I effortlessly found an IRS publication from IRS.GOV, which agreed with my other research and my father's opinion (a finance whiz) and I stormed out of the tax idiot's office, vowing never to approach another human there again.
Their software is fine and works. But if all their humans know is Google, why pay for the privilege of bad advice?
I am sympathetic to the overall argument that IRS man hours available to "do useful stuff" is lower per capita than it used to be but I think your numbers are potentially way off.
Everything also got digitized in that time which is somewhat of a confounding factor.
We should probably be comparing IRS staffing to the fraction of the population employed in the private sector equivalent roles.
> Everything also got digitized in that time which is somewhat of a confounding factor.
The IRS being a large federal agency, it's possible that everything except the IRS got digitized...

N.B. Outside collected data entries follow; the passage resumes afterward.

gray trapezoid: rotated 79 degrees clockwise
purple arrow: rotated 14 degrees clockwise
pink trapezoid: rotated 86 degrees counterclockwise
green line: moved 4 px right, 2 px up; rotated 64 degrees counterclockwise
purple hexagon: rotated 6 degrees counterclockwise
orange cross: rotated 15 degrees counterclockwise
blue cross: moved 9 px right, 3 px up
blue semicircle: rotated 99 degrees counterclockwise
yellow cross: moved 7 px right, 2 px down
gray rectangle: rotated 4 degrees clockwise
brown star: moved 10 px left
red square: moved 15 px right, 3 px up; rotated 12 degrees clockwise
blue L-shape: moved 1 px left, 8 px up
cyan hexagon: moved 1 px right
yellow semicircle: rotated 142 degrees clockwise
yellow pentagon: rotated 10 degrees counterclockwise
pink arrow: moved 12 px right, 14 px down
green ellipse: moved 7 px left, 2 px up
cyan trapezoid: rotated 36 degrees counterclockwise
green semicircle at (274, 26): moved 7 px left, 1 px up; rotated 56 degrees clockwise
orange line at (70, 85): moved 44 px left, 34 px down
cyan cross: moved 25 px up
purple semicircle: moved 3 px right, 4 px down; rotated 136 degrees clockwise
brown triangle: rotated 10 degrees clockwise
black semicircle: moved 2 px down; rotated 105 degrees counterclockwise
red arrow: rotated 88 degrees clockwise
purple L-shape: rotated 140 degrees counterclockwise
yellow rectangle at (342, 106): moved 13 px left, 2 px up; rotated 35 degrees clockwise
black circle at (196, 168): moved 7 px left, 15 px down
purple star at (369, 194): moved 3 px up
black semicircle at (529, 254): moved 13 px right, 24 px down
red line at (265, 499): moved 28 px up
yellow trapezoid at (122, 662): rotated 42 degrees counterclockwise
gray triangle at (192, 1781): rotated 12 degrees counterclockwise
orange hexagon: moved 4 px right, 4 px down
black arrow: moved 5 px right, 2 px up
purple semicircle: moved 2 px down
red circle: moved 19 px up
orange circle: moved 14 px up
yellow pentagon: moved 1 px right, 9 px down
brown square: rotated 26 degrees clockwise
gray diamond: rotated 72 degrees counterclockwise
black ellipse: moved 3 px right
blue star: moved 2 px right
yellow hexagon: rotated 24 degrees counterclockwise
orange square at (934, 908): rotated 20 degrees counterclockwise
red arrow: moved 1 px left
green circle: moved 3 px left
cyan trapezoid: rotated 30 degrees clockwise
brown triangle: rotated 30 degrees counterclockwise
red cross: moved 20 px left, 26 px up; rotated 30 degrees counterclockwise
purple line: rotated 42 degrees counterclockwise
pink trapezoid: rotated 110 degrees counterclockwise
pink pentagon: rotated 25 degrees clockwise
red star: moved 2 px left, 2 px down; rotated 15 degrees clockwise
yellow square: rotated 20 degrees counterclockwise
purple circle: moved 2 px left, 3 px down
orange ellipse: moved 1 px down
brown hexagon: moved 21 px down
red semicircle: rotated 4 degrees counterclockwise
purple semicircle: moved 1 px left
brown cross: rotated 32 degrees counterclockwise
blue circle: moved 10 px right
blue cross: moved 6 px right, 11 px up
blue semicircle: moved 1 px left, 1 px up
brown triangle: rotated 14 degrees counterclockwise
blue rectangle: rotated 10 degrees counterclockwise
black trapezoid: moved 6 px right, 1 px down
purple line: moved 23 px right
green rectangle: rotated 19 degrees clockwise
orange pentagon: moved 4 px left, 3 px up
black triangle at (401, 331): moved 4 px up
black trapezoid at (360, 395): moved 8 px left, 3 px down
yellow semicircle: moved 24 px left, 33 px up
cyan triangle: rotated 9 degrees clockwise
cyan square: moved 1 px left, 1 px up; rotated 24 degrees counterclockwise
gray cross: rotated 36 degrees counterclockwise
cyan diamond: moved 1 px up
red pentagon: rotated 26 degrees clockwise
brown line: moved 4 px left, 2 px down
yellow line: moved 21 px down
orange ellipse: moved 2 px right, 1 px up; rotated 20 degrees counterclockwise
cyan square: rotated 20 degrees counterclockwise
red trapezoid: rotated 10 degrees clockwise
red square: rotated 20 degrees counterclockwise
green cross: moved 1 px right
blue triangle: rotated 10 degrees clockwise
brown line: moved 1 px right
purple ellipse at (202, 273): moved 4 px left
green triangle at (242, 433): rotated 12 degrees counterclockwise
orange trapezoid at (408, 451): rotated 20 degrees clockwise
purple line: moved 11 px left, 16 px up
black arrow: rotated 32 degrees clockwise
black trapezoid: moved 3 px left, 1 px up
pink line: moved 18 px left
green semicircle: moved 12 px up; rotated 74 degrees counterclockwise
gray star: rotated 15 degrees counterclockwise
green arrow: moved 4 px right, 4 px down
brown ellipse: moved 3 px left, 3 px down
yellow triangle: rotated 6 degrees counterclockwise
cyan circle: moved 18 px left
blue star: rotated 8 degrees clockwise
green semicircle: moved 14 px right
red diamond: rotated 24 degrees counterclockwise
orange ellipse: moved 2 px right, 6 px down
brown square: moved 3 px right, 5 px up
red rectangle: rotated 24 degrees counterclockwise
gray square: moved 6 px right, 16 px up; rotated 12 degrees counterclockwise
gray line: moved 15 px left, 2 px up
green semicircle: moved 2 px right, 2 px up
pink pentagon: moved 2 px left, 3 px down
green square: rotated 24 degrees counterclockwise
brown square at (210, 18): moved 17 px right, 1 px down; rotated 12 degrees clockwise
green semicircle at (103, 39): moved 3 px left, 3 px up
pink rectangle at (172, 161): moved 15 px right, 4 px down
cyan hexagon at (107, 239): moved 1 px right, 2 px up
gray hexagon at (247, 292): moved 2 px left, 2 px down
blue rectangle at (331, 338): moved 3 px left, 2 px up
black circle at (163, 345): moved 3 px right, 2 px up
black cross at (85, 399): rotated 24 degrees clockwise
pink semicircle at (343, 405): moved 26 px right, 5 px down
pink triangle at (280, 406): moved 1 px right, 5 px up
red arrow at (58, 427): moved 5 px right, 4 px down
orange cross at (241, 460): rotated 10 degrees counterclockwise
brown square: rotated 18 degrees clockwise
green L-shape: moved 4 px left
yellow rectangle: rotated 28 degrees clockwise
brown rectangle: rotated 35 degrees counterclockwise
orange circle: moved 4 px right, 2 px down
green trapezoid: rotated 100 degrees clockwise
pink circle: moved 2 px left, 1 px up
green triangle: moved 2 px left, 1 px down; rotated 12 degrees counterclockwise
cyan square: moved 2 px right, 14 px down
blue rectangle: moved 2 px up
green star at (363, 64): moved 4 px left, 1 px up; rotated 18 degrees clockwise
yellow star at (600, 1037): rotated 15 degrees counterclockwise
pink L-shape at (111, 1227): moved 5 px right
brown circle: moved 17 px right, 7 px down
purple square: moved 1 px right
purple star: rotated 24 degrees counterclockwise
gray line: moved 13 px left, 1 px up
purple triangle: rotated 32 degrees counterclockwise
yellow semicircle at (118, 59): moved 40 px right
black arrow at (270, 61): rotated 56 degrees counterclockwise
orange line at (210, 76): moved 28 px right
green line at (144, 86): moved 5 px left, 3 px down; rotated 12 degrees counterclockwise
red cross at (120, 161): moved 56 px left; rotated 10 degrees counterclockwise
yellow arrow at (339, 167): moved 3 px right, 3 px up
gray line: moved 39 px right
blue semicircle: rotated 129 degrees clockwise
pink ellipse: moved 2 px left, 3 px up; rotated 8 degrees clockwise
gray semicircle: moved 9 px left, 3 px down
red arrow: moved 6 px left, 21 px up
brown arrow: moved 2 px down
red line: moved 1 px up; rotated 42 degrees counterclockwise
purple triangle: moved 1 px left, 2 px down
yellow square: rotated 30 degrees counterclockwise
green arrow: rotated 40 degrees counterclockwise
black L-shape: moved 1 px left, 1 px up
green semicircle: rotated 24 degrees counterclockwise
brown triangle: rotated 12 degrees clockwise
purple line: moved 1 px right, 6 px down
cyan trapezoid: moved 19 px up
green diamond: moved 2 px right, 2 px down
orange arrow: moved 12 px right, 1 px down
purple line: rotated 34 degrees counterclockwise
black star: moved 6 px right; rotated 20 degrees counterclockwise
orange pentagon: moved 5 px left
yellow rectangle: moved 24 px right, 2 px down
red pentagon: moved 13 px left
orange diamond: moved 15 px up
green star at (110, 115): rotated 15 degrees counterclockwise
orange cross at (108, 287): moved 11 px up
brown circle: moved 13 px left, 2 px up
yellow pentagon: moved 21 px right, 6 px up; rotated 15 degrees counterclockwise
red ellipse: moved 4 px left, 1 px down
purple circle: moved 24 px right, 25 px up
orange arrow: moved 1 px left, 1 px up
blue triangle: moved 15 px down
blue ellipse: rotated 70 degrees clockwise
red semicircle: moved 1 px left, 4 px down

Or, you know, the IRS "got digitized". In the 90s / 00s -- so, with humongously clunky systems built by huge consulting firms to the standards of (at least) ten years earlier.
I was sympathetic to the argument that the IRS is overburdened with work before.
But the IRS spent a year harassing me about $300. If that’s the scale of supposed tax fraud that they’re spending staffing resources on I think their prioritization could be improved.
You're a private citizen (I assume?), so far easier to automate than the big guys. That was probably a result of them "being digitized" (see my other comment around here), so some buggy automatic system kept flagging you and the poor drones had to respond to the ticket.
Meanwhile, the real big tax fraudsters use convoluted bespoke schemes that the IRS's clunky systems can't be ayutomated to detect, so no tickets are raised about them.
Congress just recently decide to throw the IRS a bone and let them hire a few more people, but they are still chronically under-staffed.
Every time I manage to find a real human at the IRS, they have always been awesome to deal with. If you want to get a real human, the best way is to go to your local congress critter and have them contact the IRS for you. If more people do this, it also helps incentivizes Congress to eventually properly staff the IRS..... hopefully.